C-terminal of E1A binding protein 1 enhances the migration of gastric epithelial cells and has a clinicopathologic significance in human gastric carcinoma

Abstract

Background: Recent studies have claimed that the C-terminal of E1A binding proteins (CtBPs) influence tumorigenesis through participating in cell signal transduction in various human tumors. However, the detailed expression profiles of CtBP isoforms in human gastric cancer (GC) and the molecular mechanisms of CtBP involvement in tumor cell phenotypes warrant further investigation.

Materials and methods: The expression of CtBPs in GC cell lines and a human gastric epithelial cell line were explored via RT-qPCR and Western blotting assays. Moreover, the expression profiles of CtBPs in GC and histologically noncancerous tissues were explored by immunohistochemistry. To explore the effects of CtBP1 on the metastatic phenotype in GC, gastric epithelial cells were transfected with a eukaryotic expression plasmid to overexpress CTBP1, and the endogenous CtBP1 or JAK1 in GC cells was silenced through an RNA interference (RNAi) method. These transfections were validated via Western blotting, and the activation state of the JAK1/Stat3 signaling pathway was also explored via Western blotting. Furthermore, the malignant phenotype of GC cells was evaluated via a Cell Counting Kit-8 (CCK8) assay, colony formation assay, transwell assay, and wound-healing experiment.

Results: Our data revealed that the expression of CtBP1, but not CTBP2, was upregulated in 102 GC tissue samples compared with 98 noncancerous tissue samples, and the elevated expression level of CtBP1 was notably associated with distant metastasis. CTBP1 modulated cell migration and invasion through the JAK1/Stat3 signaling pathway in gastric epithelial cells. In addition, genetic silence of CtBP1 expression in GC cells notably constrained cell proliferation, invasion and migration abilities through inhibiting the activation of the JAK1/Stat3 pathway in GC cells.

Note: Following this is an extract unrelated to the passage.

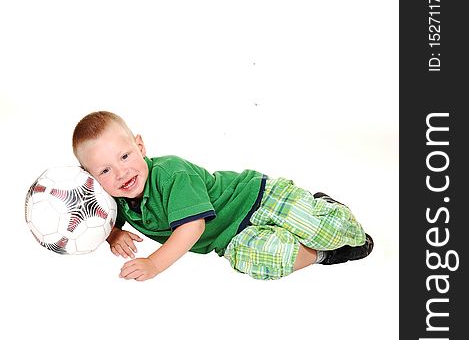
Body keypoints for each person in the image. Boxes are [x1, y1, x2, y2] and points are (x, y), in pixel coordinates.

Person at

Conclusion: Our data reveal that the knockout of CtBP1 notably constrains distant metastasis in GC through the JAK1/Stat3 pathway, suggesting that targeting CtBP1 is a practical anti-tumor approach to restrain tumor progression in GC.

Keywords: C-terminus of the E1A binding proteins; Janus Kinase 1; gastric cancer; signal transducer and activator of transcription 3.

Figure 1

The mRNA and protein expression levels of CTBP1 in human gastric epithelial cell line and GC cell lines. (A) The relative mRNA expression of CTBP1 in gastric epithelial cell line and GC cell lines. (B) The relative protein expression of CTBP1 in gastric epithelial cell line and GC cell lines. (C) The corresponding statistical analysis of CTBP1 protein expression. **p<0.01, compared with gastric epithelial cell line.

Figure 2

The expression of CTBP1 in GC patients. (A) Detection of CTBP1 in primary GC tissues and non-neoplastic tissues. (B) Protein expression of CTBP1 in human primary GC tissues and non-neoplastic tissues. (C) Kaplan-Meier Survival Curves and the Log-Rank Test were used in analysis of association between CTBP1 and survival time. (D) The corresponding statistical analysis of CTBP1 protein expression.

Figure 3

The overexpression of CtBP1 significantly promoted the malignant phenotype of gastric epithelial cell line cell. (A) Western blotting was utilized to examine the expression of CTBP1 and the activities level of the JAK1/Stat3 signaling pathway (left), and the corresponding statistical analysis of protein expression (right). Note: normalized with β-actin. (B) Growth curve of GES-1 cells detected by the CCK-8 assay. (C) The abilities of GES-1 cells to form colonies under 2D culture condition were determined through colony formation assay. (D) The Tanswell chambers method was utilized to explore the impact of CTBP1 overexpression on the invasive ability of GES-1 cells in vitro (left), and the corresponding statistical analysis (right). (E) The wound-healing assay was utilized to explore the migration ability of GES-1 cells in vitro. **p<0.01, compared with the vector group.

Figure 4

Loss of CtBP1 or JAK1 decreased the on the migration and invasion ability of GC cells. (A) Western blotting was used to examine the effects of silencing CtBP1 or JAK1 and the activation of the Stat3 signaling pathway in the SGC-790 cell line (left), and the corresponding statistical analysis of protein expression (right). Note: normalized with β-actin. (B) Growth curve of SGC-790 cells detected by the CCK-8 assay. (C)The abilities of SGC-790 cells to form colonies under 2D culture condition were determined through colony formation assay. (D) The Tanswell chambers method was utilized to explore the impact of CTBP1 or JAK1 slience on the invasive ability of SGC-790 cells in vitro (left), and the corresponding statistical analysis (right). (E) The wound-healing assay was utilized to explore the migration ability of SGC-790 cells in vitro. **p<0.01, compared with the scramble group.